**ACTIVITY A**
Return everything in the blog post from "The sermon this" down to "don't know why.", copied word for word.
**ACTIVITY B**
In the blog post, what book and chapter of the Bible was this week's sermon on kindness preached from?

**READING PASSAGE**
_ _ _ _ _
Monday, September 6, 2010

September nostalgia

I really don't think there's anyone who doesn't start to get nostalgic this time of year. You feel the crisp air, you know that another summer has slipped away and somehow you just can't help slipping back to another fall that changed your life or just felt the same in some way. We sat at Golden Ponds feeding the ducks stale bread today and somehow I traveled back to the trailing end of farmers market in Mantorville when we lived in Kasson. The kids played at the park while I junk shopped, got some random preserves or squash from the vendors and let the old ladies oogle Nick in a sling. It was so calm. I always felt so relaxed at that park just like today as I tried to toss my stale bread pieces to the furthest duck and for once just sat and stared at what the ducks looked like instead of my kids. Most of the time I'm watching them to try and memorize their movements, their expressions, their size, their mispronunciations, their new skills or their unaware adorableness. I'm glad I spend most of my time doing that but there is something very relaxing about staring at a ducks face and thinking he has a joker smile or discussing which one everyone thinks is the prettiest. It's just free.
The sermon this week at church was on kindness. He preached from Luke 4 and even read the verse where Jesus tells us to pray for those who hurt you. It hit me deep. I was hurt by someone recently and to be called so specifically to pray for them was good but intense. I walked out of that service with a renewed determination to show kindness to people. I've found several opportunities to show kindness to people who are very different from me which I did purposefully and it seems like I just enjoy being kind to people more when I do it with such purpose but I don't know why.
_ _ _ _ _
**DATASET ENTRIES**

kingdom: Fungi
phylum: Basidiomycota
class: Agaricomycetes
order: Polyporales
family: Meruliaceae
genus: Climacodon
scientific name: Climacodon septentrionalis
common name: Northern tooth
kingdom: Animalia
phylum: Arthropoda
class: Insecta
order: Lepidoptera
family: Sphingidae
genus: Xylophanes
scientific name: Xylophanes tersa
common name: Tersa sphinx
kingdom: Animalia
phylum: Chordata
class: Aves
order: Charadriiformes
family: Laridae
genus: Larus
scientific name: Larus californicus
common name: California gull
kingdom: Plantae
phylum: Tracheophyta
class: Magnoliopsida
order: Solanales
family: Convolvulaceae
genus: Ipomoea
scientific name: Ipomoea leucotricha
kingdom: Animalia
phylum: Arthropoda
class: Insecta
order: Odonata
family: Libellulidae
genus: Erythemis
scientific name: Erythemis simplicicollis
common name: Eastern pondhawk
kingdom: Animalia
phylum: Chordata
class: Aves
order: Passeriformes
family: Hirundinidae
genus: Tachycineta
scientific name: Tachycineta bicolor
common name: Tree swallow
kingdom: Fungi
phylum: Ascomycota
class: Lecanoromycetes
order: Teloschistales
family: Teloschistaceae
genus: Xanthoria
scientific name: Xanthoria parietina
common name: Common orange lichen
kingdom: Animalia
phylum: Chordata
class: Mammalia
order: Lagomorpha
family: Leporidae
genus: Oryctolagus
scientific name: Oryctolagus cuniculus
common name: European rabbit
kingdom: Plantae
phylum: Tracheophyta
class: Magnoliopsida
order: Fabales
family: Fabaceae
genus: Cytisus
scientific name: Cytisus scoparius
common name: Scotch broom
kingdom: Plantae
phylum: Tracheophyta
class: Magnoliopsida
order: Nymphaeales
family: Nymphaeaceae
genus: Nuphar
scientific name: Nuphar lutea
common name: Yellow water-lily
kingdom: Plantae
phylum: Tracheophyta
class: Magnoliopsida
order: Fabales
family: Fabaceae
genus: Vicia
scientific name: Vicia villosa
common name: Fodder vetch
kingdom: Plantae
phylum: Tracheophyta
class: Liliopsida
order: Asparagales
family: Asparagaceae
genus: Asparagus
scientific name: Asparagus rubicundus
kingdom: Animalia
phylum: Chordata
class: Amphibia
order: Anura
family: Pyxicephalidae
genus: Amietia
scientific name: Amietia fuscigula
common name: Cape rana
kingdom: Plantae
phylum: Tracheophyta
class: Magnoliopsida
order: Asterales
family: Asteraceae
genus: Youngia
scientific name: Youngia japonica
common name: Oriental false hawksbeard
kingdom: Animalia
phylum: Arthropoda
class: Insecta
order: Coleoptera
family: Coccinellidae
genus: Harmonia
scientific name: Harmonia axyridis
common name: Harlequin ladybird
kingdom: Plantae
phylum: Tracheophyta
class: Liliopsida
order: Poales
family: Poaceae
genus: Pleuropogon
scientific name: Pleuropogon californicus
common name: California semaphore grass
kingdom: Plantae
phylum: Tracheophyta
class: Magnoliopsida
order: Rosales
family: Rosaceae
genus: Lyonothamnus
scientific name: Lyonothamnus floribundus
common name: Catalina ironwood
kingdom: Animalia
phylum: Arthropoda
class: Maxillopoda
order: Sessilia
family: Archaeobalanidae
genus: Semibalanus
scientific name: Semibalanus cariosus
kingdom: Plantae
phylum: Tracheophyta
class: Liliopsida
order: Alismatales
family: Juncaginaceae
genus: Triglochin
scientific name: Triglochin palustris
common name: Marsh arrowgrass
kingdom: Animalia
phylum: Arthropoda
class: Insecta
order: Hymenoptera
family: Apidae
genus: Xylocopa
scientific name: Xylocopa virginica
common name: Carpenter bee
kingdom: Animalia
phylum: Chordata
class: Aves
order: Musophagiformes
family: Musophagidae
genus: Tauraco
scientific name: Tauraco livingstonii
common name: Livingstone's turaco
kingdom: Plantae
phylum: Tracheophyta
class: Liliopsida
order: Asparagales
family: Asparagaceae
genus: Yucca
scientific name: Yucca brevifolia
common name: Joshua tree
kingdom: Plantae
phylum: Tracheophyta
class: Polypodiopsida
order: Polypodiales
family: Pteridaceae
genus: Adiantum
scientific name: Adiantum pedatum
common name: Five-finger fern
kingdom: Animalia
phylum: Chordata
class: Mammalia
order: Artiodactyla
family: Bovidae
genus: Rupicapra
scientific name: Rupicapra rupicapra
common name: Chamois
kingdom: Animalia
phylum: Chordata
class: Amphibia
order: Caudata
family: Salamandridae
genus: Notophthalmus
_ _ _ _ _
**PROBLEM SOLUTION A**
The sermon this week at church was on kindness. He preached from Luke 4 and even read the verse where Jesus tells us to pray for those who hurt you. It hit me deep. I was hurt by someone recently and to be called so specifically to pray for them was good but intense. I walked out of that service with a renewed determination to show kindness to people. I've found several opportunities to show kindness to people who are very different from me which I did purposefully and it seems like I just enjoy being kind to people more when I do it with such purpose but I don't know why.

**PROBLEM SOLUTION B**
Luke 4